[[ DATA SHOWN open ]]
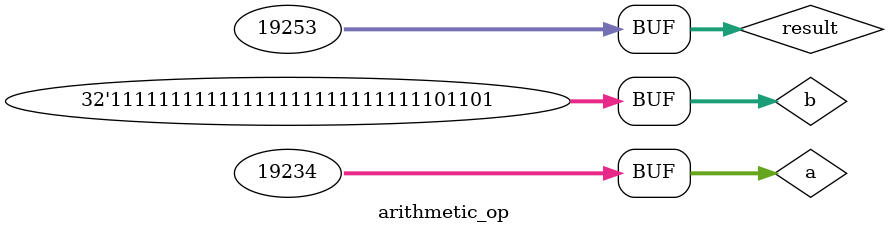
<source format=v>
module arithmetic_op();

integer a=2;
integer b=3;
integer result;

initial begin
    $monitor("MON a = %0d, b = %0d, result = %0d", a, b, result);
end

initial begin
    result = a*b;
    #1;
    result = b**a;
    #1; a=177; b=12;
    result = b*a;

    #1; a=199; b=19;
    result = a/b;
   
   
    #1;
     result = a%b;


    #1; a=199; b=-19;
    result = a%b;

    #1; a=4199; b=-2319;
    result = a+b;

    #1; a=19234; b=-19;
    result = a-b;


end
    
endmodule
</source>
[[ DATA SHOWN closed ]]
YOUR ASSIGNMENT:
Please return every line in the data that includes the string "result".

TASK RESPONSE:
integer result;
    $monitor("MON a = %0d, b = %0d, result = %0d", a, b, result);
    result = a*b;
    result = b**a;
    result = b*a;
    result = a/b;
     result = a%b;
    result = a%b;
    result = a+b;
    result = a-b;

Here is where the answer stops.